§ **SELECTED TEXT**
-------

At our house, we have a common reading time. We’re also working on a weakness of each child. My 6th grader needs writing practice, so he’s pen-pal-ing three times a week with different family members in a Google doc. 

  1. Don’t give up on building life skills! It is so much more time consuming to coach my kids through unloading and loading the dishwasher, washing dishes, sweeping the floor, learning how to cook basic meals, and doing laundry. But I’m not doing this for me (well, I kind of am. I need some help!). Mostly, I want them to build skills to be able to do this on their own someday. I’m giddy over this list of 13 life skills you can work on with your teen now, like “how to handle disappointment.”
  1. Take the phone. And tablet. And laptop. TAKE IT ALL. We all need a break from electronics – but your preteen/teen needs you to regulate this even more. Especially don’t let them have devices in their room at night (they are on them at 2am, if you currently allow it).
  1. Be intentional about having light moments! This article has 15 things you can do with tweens & teens. It includes learning a tik tok dance, setting up an obstacle course, even creating a baking challenge. Break up the monotony of being home together. We all need moments where we’re reminded of how we like each other – and enjoy a smile or a laugh.

-------

§ **PROVIDED DATA**
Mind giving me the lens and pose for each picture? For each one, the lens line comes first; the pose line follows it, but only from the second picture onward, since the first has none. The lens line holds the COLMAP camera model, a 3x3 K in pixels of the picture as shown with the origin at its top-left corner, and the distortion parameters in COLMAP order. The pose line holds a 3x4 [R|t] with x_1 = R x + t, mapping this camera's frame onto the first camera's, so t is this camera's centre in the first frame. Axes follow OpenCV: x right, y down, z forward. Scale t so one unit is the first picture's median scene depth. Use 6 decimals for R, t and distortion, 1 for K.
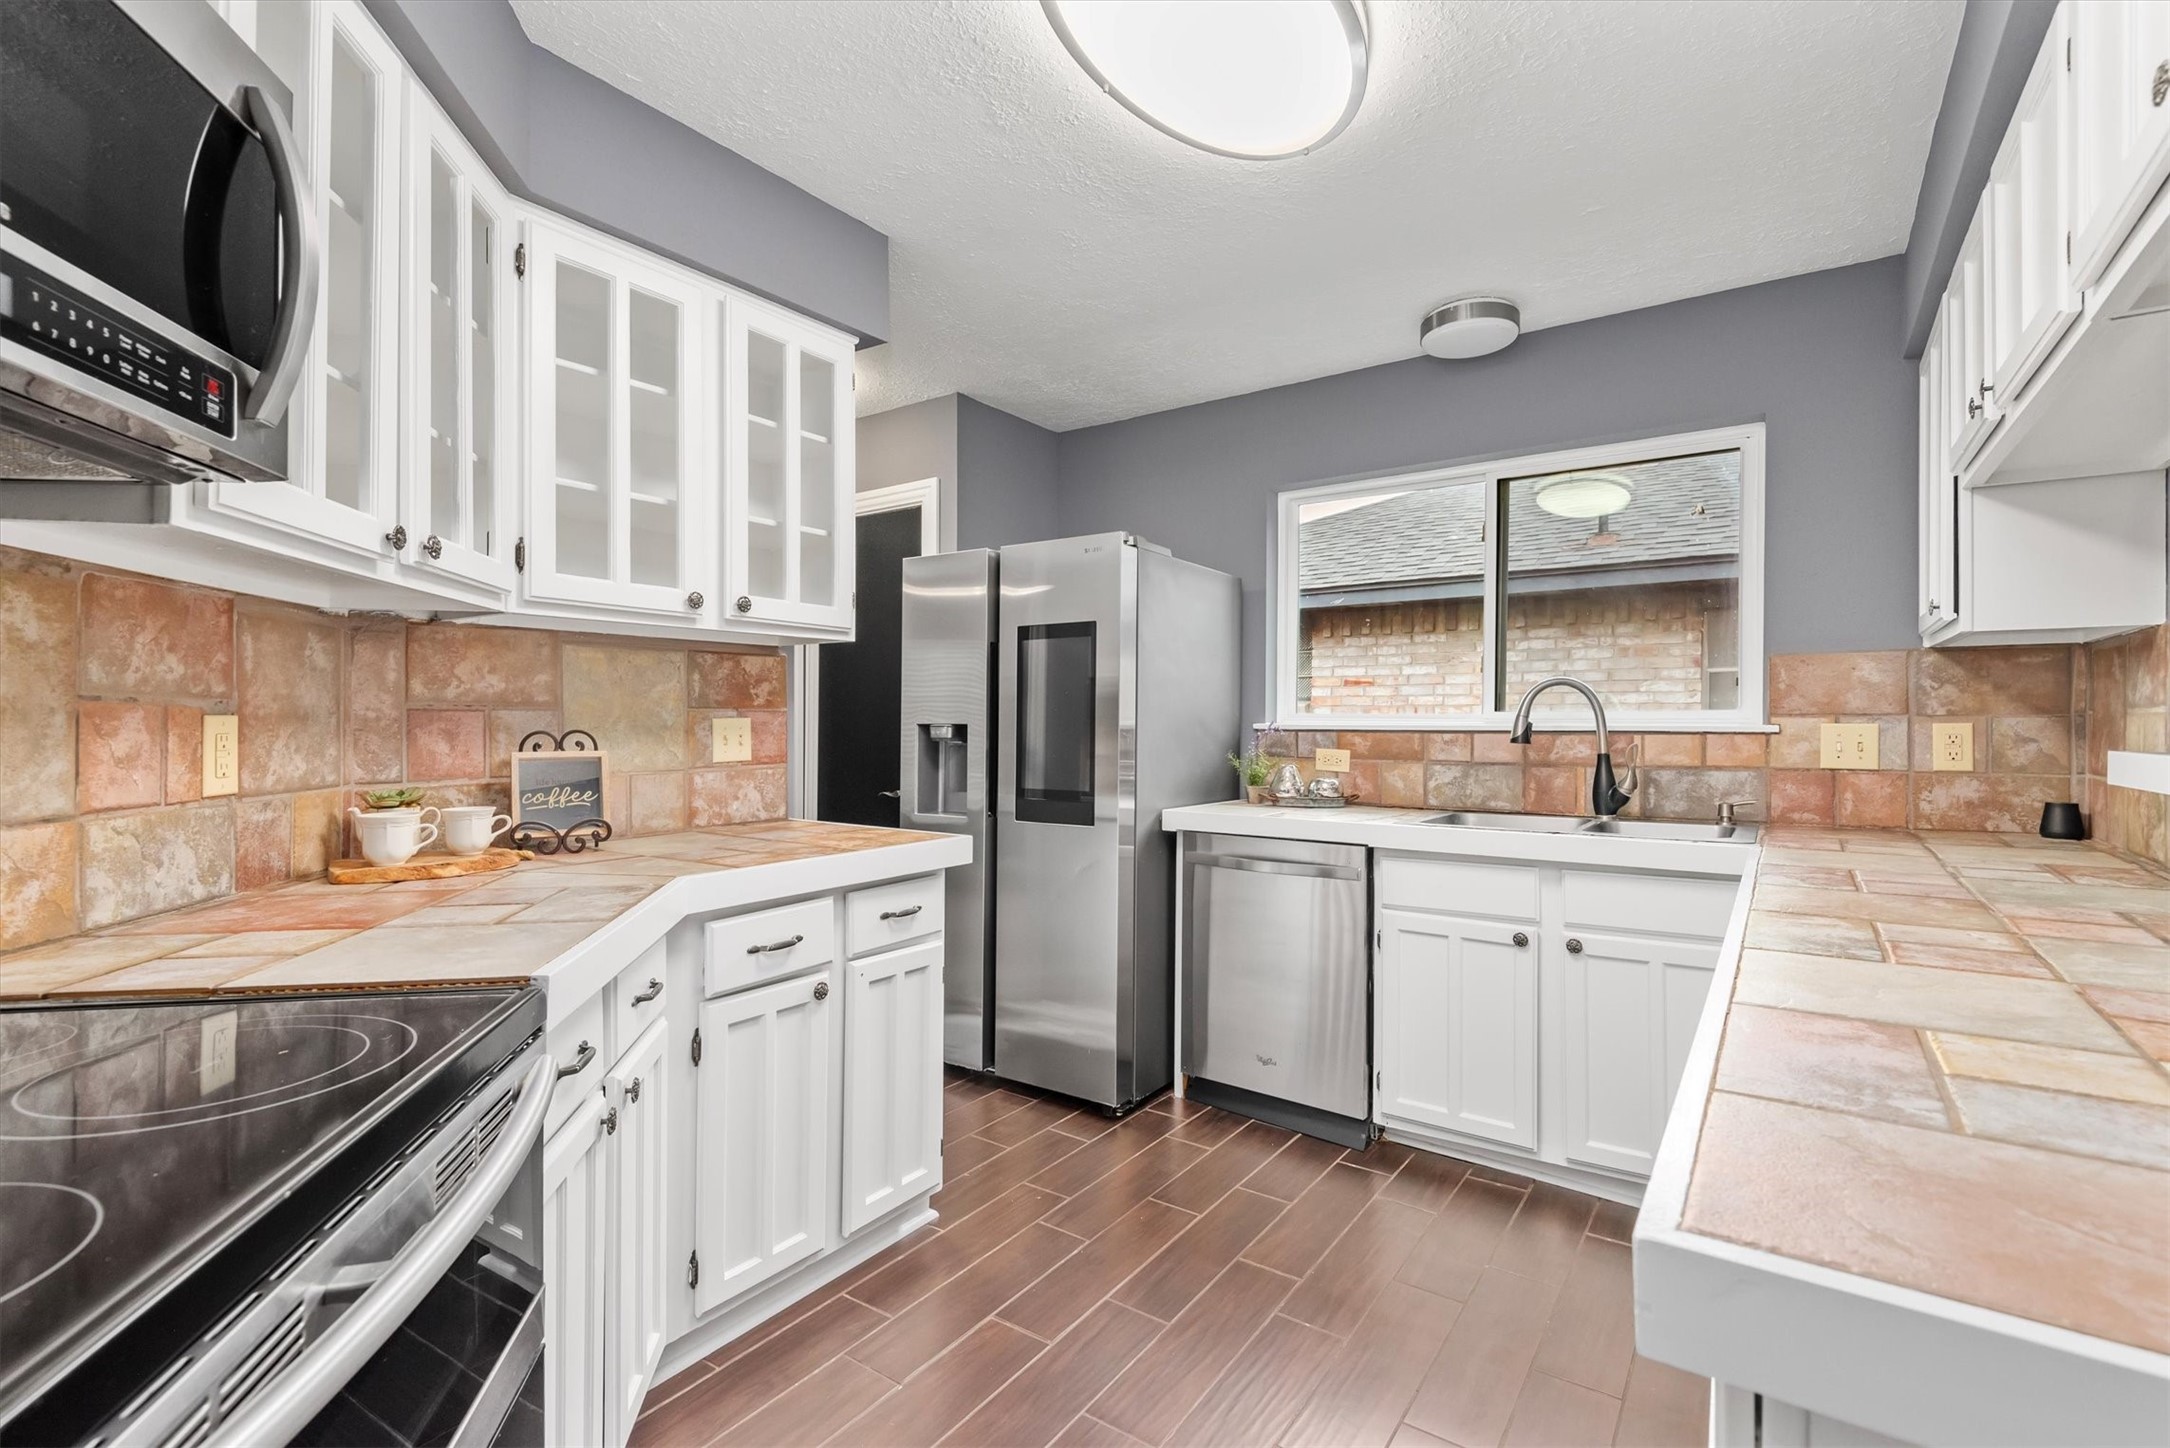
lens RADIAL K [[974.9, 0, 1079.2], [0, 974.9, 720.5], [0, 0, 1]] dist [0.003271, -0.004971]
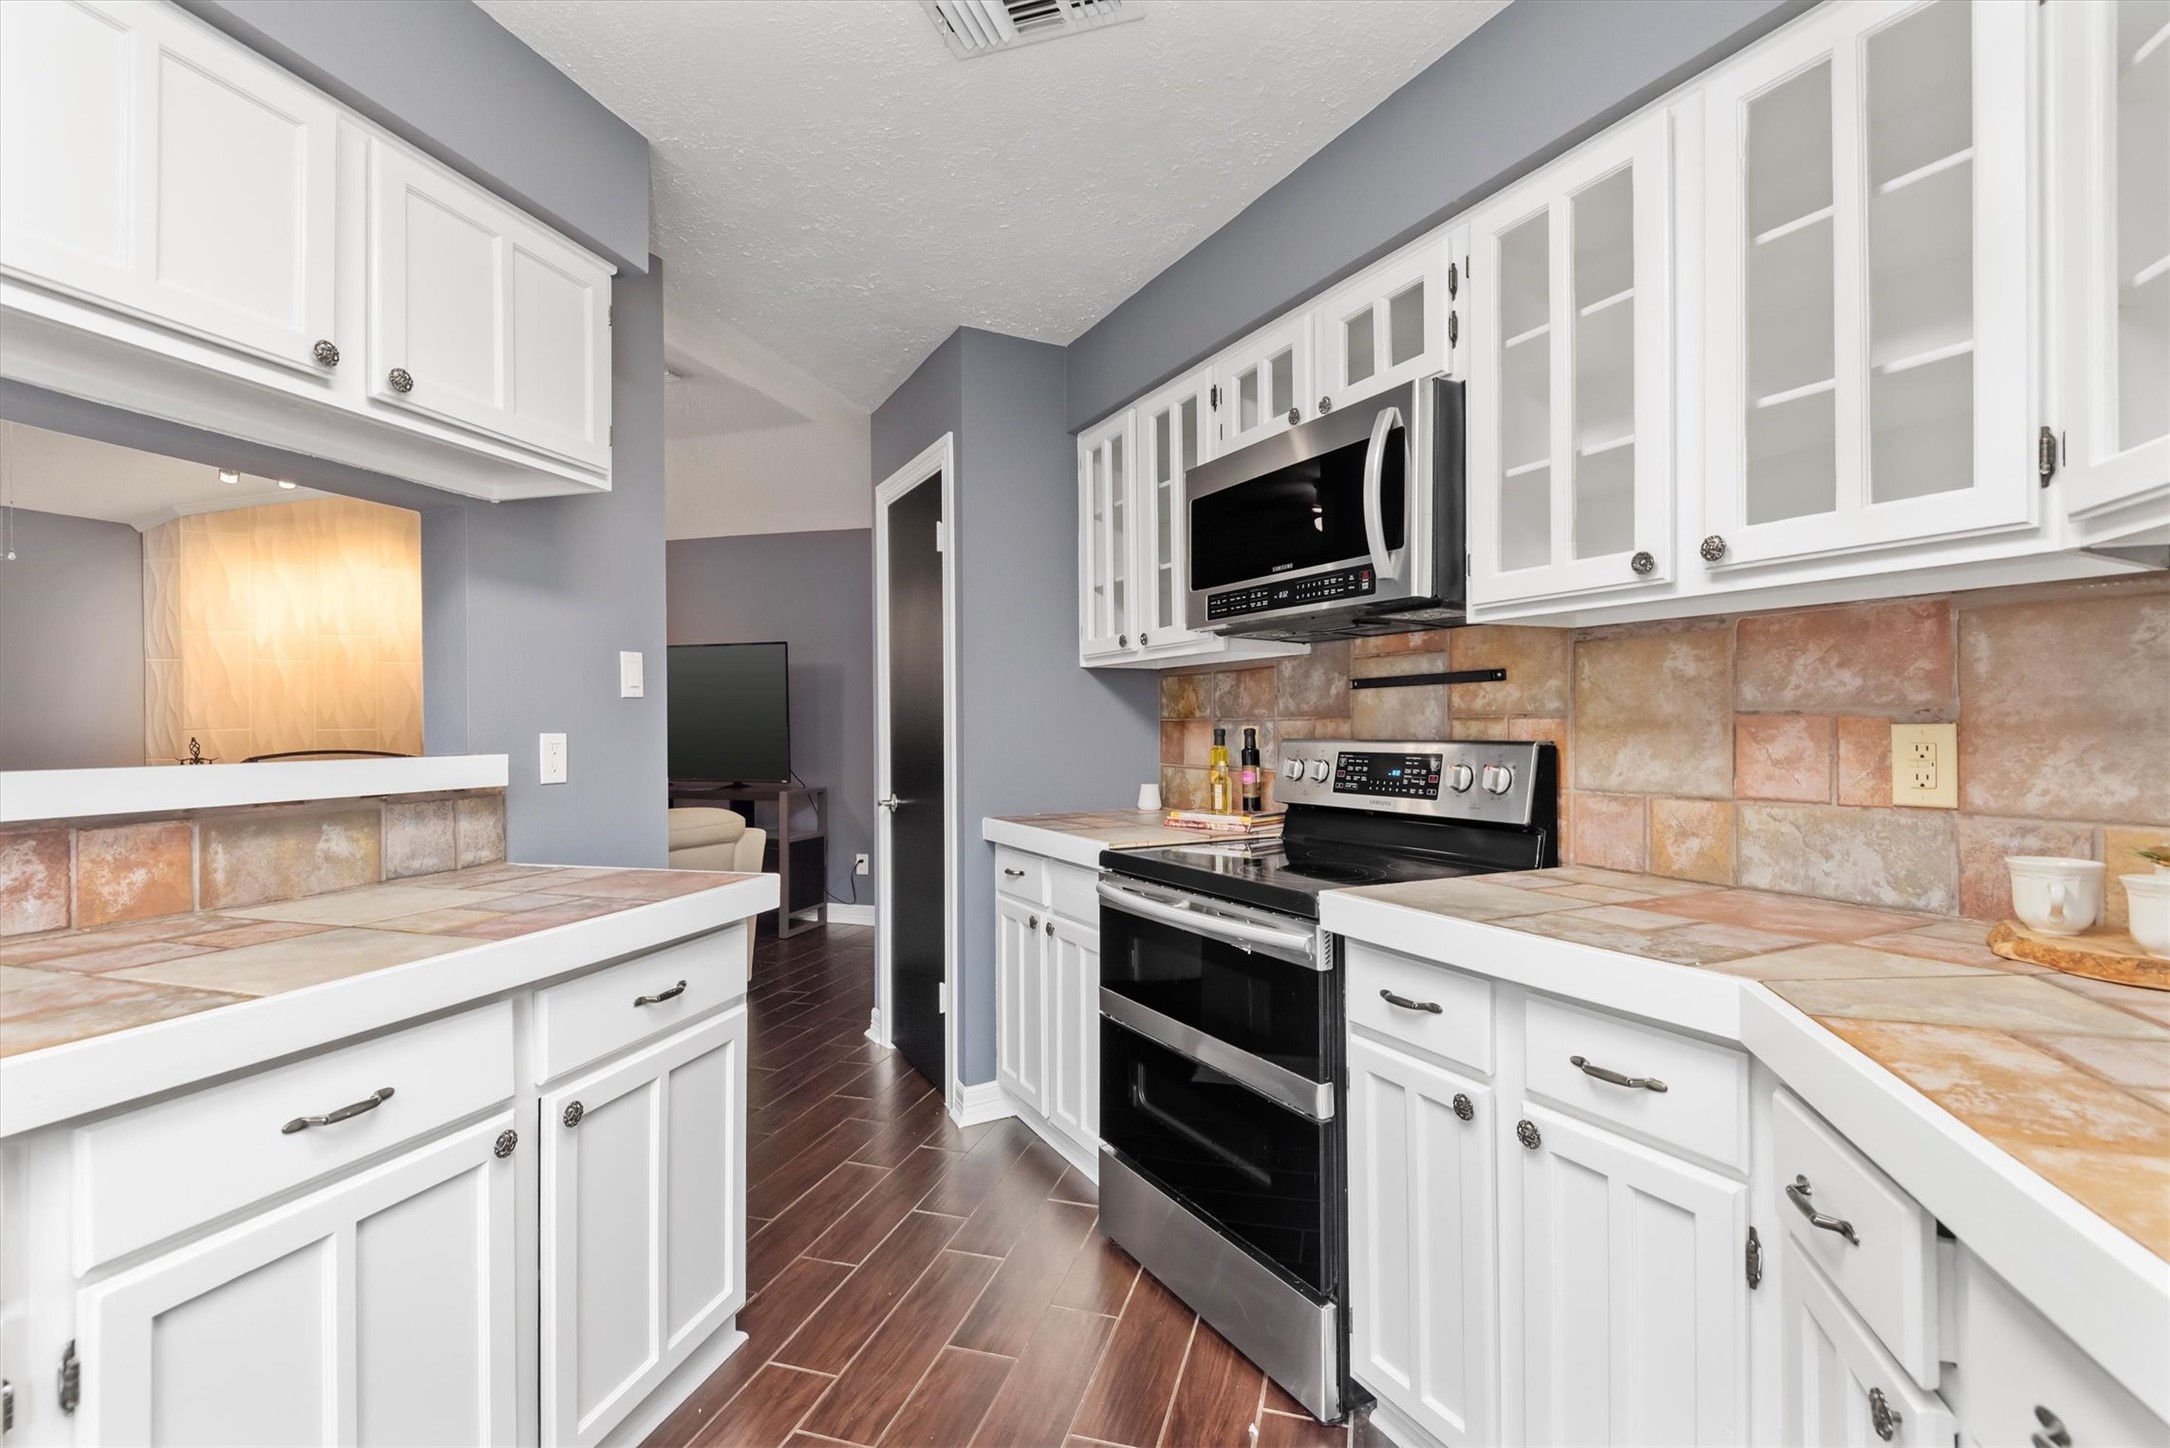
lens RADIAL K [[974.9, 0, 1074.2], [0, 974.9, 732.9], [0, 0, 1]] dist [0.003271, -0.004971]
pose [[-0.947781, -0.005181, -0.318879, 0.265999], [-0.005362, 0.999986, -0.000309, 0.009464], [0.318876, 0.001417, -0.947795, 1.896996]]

-------

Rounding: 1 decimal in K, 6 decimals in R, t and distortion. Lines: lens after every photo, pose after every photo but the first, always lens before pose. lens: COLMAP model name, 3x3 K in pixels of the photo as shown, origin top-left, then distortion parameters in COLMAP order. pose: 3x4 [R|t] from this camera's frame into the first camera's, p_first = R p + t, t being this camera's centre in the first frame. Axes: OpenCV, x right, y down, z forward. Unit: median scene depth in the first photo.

-------

§ **CHECK YOUR UNDERSTANDING**
(a) From the parenting passage, print the portion that begins at the words "At our house, we" and ends after the words "a Google doc.".
(b) Answer these questions from the parenting passage:
(i) How often does the 6th grader write to family members in a Google doc?
(ii) How many life skills are on the list that can be worked on with a teen?
(iii) How many things for tweens and teens does the mentioned article include?
(c) Continue the parenting passage from where it ends.

§ **OUTPUTS BY TASK**
(a)
At our house, we have a common reading time. We’re also working on a weakness of each child. My 6th grader needs writing practice, so he’s pen-pal-ing three times a week with different family members in a Google doc.

(b)
(i) Three times a week.
(ii) 13.
(iii) 15.

(c)
  1. Check out their mental wellness – by sharing how you’re really feeling first. Some days I feel good about the work I’m able to get done with my own job and the kids are being kind (enough). Other days, I wish I could just crawl back under the covers. Be the first to be vulnerable with your feelings, and ask how your tween/tween is feeling. They may not open up at first, but there will be glimmers, and you’ll know they feel heard by you when they say, “I really miss my friends” or “I wish I could go do…”
  1. Take a breath. Believe me when I say I need someone to say this out loud to me every day because THE KIDS ARE DRIVING US WILD. Call friends with kids similar to yours. Vent, and then encourage one another. We’re all in this together. We will survive our tweens and teens at home (and hope we will come out better on the other side).